Seit dem 5. April 2010 bildet die Verordnung (EG) Nr. 810/2009 des Europäischen Parlaments und des Rates vom 13. Juli 2009 über einen Visakodex der Gemeinschaft (Visakodex) die in allen Schengen-Staaten unmittelbar geltende europarechtliche Grundlage für die Erteilung von Visa für die Durchreise durch das Schengen-Gebiet oder für kurzfristige Aufenthalte im Schengen-Gebiet von höchstens 90 Tagen je 180 Tagen. Ein genereller Anspruch auf Erteilung eines Schengen-Visums besteht nicht. Die Plausibilität und Nachvollziehbarkeit des Reisezwecks in Deutschland, Finanzierung der Lebenshaltungs- und Reisekosten aus eigenem Vermögen bzw. Einkommen, Bereitschaft des Visumsinhabers vor Gültigkeitsablauf des Visums wieder aus dem Schengen-Raum auszureisen sowie die Vorlage einer für den gesamten Schengen-Raum und für die gesamte Aufenthaltsdauer gültigen Reisekrankenversicherung mit einer Mindestdeckungssumme von 30.000€ müssen von der Auslandsvertretung bei jedem einzelnen Visumsantragsteller positiv festgestellt werden. Das Visum für einen geplanten längerfristigen Aufenthalt in der Bundesrepublik Deutschland muss grundsätzlich bereits vor der Einreise bei der zuständigen Auslandsvertretung beantragt werden.

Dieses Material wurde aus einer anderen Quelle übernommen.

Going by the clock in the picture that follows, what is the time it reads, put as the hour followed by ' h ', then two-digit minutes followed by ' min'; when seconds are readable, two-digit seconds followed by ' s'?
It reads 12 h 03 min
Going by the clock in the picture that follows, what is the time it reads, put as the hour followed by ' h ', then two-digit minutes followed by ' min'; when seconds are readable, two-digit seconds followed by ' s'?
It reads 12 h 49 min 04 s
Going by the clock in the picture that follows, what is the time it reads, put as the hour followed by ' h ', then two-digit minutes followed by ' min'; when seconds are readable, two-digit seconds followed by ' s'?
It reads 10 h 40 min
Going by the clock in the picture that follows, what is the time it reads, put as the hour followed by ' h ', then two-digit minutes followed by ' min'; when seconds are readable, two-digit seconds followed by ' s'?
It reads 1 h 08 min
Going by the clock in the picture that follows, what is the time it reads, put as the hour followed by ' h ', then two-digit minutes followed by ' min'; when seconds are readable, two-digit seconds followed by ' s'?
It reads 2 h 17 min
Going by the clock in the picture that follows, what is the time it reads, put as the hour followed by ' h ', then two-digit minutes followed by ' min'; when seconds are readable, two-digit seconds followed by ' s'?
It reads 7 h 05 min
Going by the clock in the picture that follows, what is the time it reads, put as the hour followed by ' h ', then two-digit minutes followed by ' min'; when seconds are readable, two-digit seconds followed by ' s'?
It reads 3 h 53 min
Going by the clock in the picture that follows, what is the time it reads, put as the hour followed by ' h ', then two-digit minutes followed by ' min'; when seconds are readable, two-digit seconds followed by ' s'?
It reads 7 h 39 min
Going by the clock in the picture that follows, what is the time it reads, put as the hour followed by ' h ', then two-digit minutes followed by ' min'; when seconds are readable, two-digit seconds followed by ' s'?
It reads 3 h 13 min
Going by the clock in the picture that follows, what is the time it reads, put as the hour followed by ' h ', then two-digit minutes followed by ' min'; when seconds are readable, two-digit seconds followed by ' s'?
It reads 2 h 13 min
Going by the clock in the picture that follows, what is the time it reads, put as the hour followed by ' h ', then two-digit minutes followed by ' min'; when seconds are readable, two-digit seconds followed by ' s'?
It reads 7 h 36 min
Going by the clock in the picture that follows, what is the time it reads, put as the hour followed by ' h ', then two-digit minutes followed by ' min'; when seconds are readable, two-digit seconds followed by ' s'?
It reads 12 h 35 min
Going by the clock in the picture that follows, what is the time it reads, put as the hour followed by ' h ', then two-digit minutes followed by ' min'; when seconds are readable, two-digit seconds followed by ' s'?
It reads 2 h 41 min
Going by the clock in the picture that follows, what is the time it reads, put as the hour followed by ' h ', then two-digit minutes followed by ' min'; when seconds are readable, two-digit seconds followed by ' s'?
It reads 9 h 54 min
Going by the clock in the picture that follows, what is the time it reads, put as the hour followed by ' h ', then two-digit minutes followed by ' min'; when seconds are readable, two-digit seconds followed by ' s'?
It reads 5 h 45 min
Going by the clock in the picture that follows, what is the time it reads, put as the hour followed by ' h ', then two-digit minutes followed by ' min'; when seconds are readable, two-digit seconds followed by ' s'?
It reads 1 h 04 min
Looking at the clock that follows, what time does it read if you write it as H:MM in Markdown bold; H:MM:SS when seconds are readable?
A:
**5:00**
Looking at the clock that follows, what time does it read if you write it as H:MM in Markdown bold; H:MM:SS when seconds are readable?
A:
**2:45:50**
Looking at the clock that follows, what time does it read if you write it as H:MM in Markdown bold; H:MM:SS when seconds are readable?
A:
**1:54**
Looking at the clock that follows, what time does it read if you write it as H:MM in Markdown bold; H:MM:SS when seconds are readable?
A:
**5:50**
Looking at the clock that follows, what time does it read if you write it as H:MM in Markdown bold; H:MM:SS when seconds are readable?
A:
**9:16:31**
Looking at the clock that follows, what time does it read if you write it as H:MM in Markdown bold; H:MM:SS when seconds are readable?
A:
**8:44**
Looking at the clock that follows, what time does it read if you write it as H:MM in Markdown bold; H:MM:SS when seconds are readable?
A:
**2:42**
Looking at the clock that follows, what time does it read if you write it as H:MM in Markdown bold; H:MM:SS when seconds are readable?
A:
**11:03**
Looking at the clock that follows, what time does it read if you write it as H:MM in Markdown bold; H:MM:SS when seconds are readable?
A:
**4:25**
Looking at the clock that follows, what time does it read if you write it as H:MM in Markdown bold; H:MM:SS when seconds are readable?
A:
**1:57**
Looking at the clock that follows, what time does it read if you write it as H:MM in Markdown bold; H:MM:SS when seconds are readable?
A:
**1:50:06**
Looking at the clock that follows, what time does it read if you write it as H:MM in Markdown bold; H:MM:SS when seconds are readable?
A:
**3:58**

Wenn der Drittstaatangehörige bereits in der Absicht einreist, sich dauerhaft und somit nicht maximal für 90 Tage in einem Zeitraum von 180 Tagen in Deutschland aufzuhalten, ist die Einreise sowie der Aufenthalt ohne ein nationales Visum gem. Art. 21 Absatz 1 SDÜ nicht rechtmäßig. Ausnahmen von der Pflicht des Visums sind prinzipiell eng auszulegen. Dies bedeutet für die Auslegung des Ausnahmetatbestands des Vorliegens eines gesetzlichen Anspruchs auf Erteilung der angestrebten Aufenthaltserlaubnis, dass sich ein solcher aus der typisierten gesetzlichen Regelung ergeben muss und Ausnahmetatbestände insoweit unberücksichtigt bleiben müssen.

Einleitung und Sachverhalt

Der Kläger, vietnamesischer Staatsbürger, reiste im Oktober 2017 in die Bundesrepublik Deutschland ein und heiratete im selben Monat eine ebenfalls vietnamesische Staatsangehörige. Nach der Eheschließung verließ er das Bundesgebiet und kehrte im November 2017 zurück. Im Anschluss wurde die Erteilung einer Aufenthaltserlaubnis beantragt, wobei die Hochzeit als Hauptgrund angeführt wurde. Trotz der Erfüllung aller Voraussetzungen für die Erteilung einer Aufenthaltserlaubnis gemäß § 30 Absatz 1 Nr. 3 lit. d AufenthG, § 39 Nr. 6 AufenthV, wurde der Antrag abgelehnt.

Klage und Streitpunkte

Daraufhin erhob der Kläger Klage beim Bayerischen Verwaltungsgericht München. Streitig war insbesondere, ob vor der Erteilung der Aufenthaltserlaubnis ein Visumverfahren erforderlich sei. Der Kläger argumentierte, dass § 5 Absatz 2 Nr. 1 AufenthG aufgrund spezieller Vorschriften wie § 39 Nr. 6 AufenthV nicht anwendbar sei. Die Beklagte, die zuständige Ausländerbehörde, verwies jedoch darauf, dass kein strikter Rechtsanspruch auf Erteilung einer Aufenthaltserlaubnis bestehe, da Zweifel hinsichtlich der Sicherung des Lebensunterhalts und des ausreichenden Wohnraums bestanden. Zudem wurde ein Ausweisungsinteresse wegen der unerlaubten Einreise ohne das erforderliche nationale Visum geltend gemacht.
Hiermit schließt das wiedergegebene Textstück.